(LISTED RECORDS)
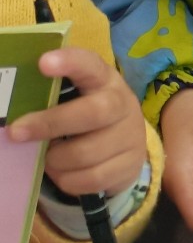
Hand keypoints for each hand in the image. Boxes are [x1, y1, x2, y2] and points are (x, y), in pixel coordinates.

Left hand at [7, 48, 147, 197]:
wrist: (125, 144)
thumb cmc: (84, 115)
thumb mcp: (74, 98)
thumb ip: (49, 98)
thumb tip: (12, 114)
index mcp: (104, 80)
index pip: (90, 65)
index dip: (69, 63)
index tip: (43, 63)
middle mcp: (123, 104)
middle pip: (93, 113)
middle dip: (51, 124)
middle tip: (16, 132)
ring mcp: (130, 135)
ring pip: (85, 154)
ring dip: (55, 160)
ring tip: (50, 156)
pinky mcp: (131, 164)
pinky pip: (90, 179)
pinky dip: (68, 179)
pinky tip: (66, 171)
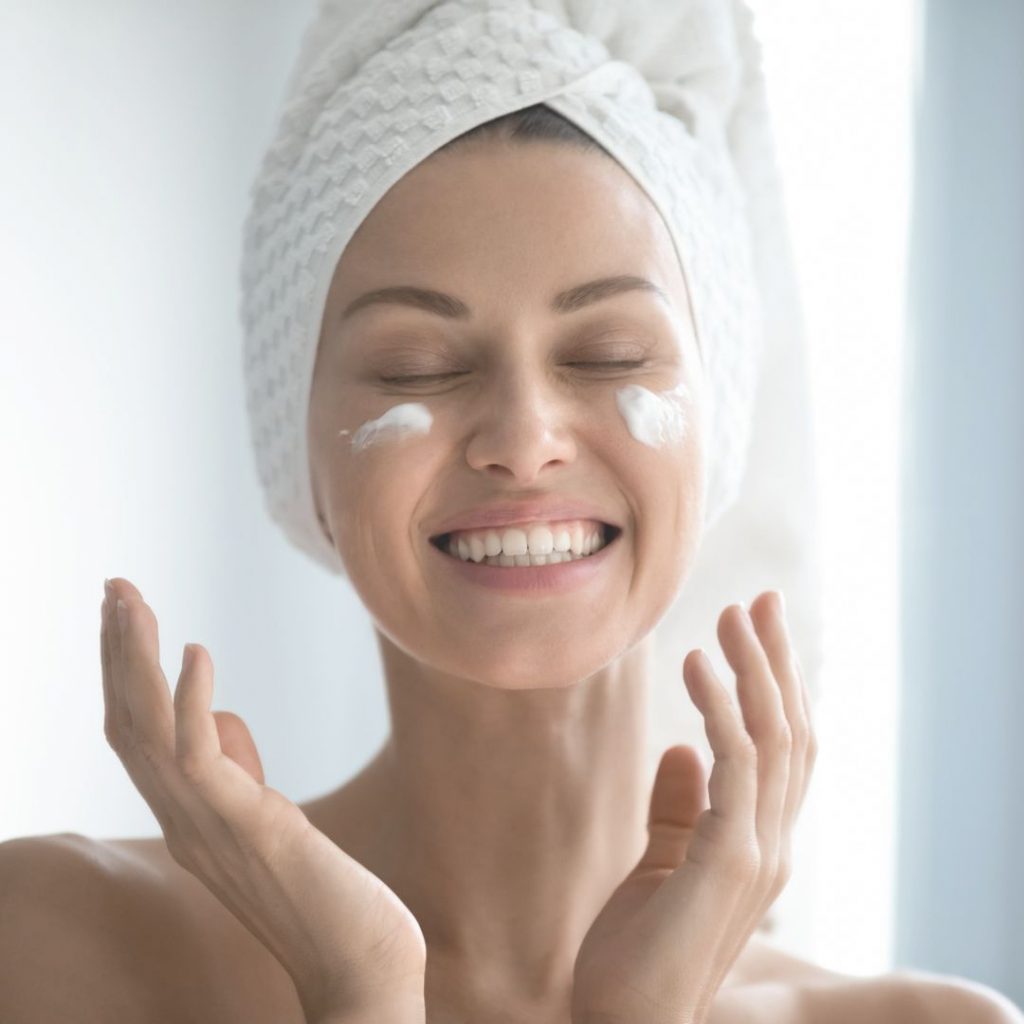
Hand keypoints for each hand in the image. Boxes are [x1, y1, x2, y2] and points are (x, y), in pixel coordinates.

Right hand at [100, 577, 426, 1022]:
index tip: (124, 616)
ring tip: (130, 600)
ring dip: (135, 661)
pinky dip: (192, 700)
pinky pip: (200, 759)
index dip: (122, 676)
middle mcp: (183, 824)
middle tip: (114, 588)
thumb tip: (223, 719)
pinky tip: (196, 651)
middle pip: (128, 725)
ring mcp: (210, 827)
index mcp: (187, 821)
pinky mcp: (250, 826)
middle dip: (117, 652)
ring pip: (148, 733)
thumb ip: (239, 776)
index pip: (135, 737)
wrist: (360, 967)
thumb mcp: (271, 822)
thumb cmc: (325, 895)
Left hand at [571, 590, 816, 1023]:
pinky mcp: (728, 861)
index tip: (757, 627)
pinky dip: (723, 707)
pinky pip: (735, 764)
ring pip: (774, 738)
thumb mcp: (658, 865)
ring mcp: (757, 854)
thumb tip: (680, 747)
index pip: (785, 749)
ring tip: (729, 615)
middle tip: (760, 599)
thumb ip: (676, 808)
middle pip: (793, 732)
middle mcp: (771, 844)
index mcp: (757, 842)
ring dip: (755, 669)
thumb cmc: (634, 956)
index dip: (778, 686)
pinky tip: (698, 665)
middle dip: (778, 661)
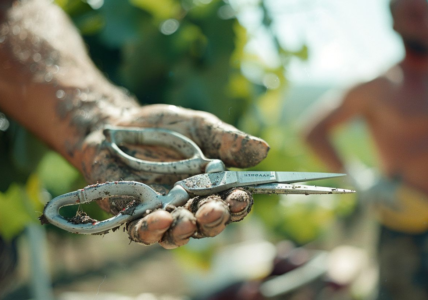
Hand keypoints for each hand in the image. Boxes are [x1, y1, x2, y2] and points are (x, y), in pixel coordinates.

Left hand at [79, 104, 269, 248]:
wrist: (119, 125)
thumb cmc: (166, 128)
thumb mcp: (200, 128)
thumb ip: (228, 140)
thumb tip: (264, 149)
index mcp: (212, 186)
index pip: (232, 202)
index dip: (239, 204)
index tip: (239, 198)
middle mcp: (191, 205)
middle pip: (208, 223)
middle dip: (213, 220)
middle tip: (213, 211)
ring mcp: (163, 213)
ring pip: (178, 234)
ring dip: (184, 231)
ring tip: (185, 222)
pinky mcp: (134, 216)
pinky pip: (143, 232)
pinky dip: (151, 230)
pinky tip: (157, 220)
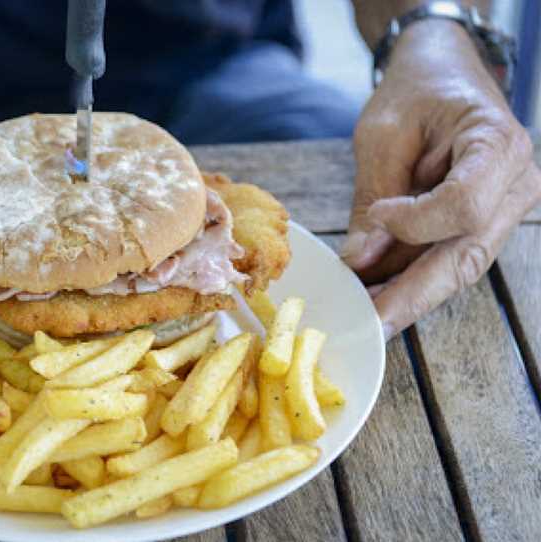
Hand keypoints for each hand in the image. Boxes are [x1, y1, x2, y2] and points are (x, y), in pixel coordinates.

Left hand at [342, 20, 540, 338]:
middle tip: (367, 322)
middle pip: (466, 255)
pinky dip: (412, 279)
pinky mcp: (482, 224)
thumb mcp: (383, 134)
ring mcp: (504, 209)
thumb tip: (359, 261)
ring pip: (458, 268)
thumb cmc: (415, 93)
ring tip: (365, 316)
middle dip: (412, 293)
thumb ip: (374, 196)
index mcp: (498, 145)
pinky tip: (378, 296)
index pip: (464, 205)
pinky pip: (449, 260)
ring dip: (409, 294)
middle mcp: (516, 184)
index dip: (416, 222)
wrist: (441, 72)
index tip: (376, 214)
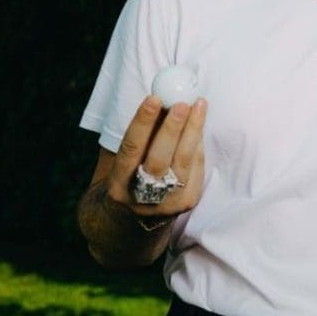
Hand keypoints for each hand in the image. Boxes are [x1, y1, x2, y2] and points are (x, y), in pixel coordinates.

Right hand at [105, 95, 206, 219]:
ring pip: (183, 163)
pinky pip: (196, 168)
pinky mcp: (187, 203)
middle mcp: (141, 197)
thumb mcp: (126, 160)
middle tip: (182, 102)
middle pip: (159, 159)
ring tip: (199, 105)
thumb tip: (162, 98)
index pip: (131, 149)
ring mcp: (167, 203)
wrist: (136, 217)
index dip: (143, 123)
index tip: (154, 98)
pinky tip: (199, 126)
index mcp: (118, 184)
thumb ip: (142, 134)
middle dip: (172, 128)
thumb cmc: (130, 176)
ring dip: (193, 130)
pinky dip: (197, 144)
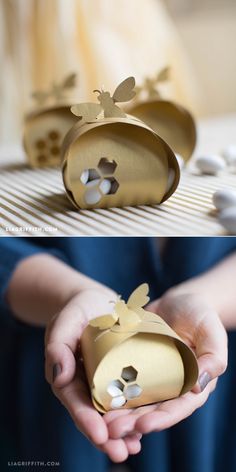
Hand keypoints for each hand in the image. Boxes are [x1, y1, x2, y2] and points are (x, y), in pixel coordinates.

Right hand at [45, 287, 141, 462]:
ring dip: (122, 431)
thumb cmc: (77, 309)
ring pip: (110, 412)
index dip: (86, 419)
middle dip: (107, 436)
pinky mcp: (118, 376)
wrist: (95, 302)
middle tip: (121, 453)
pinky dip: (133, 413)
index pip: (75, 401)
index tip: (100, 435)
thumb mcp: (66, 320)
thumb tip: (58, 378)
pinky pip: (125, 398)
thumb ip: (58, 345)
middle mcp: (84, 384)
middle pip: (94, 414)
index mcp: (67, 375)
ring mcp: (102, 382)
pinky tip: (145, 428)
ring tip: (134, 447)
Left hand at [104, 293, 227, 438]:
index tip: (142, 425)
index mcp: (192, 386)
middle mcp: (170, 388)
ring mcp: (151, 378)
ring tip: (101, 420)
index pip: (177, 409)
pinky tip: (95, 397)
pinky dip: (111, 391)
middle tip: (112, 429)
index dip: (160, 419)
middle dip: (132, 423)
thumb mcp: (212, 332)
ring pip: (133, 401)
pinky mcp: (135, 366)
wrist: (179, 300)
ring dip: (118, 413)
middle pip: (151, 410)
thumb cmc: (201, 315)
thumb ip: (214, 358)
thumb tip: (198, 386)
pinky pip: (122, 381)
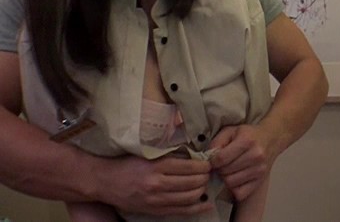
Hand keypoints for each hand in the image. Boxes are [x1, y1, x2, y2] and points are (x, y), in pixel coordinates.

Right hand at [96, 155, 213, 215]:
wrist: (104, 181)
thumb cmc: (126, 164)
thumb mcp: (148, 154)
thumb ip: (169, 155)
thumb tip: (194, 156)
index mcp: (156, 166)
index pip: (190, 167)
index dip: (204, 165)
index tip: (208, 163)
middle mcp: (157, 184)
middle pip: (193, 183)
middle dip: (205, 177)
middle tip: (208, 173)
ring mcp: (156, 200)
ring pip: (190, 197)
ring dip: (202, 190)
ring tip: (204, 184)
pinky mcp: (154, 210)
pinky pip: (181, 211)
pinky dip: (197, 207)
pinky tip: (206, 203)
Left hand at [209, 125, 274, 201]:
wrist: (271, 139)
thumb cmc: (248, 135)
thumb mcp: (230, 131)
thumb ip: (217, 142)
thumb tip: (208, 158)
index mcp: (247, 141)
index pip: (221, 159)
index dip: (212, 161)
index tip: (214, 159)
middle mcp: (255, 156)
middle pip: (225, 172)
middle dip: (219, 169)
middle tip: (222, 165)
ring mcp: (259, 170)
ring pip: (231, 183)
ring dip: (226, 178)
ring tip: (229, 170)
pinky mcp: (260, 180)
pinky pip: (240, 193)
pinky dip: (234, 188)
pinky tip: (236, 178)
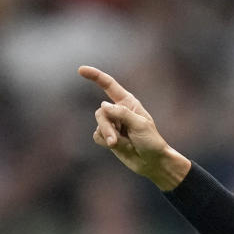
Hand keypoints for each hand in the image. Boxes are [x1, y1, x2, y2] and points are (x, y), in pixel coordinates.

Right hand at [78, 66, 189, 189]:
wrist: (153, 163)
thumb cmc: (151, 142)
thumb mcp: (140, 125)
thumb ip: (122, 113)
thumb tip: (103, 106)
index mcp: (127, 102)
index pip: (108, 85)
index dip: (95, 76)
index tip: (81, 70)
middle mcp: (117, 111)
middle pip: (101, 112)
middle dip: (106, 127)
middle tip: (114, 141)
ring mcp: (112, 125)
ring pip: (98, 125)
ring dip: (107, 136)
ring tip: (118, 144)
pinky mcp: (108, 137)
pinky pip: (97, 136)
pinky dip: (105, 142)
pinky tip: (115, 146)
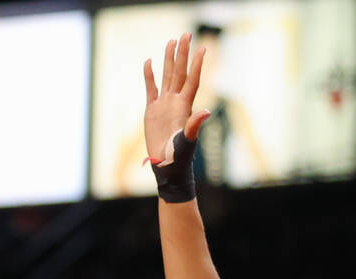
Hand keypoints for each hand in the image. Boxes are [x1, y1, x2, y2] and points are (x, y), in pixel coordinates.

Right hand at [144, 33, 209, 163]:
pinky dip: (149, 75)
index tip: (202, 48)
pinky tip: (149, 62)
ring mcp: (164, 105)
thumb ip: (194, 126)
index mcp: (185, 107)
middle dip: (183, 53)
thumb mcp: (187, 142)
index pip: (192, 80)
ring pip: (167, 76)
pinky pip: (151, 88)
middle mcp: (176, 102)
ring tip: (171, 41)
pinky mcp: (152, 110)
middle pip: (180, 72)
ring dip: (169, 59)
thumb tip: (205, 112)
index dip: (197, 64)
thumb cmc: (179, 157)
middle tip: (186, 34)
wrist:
(End LISTED RECORDS)
## EXERCISE
Count the lines in the entries where the string "wrist" appears, and report only the number.

## OUTPUT OF THE TASK
11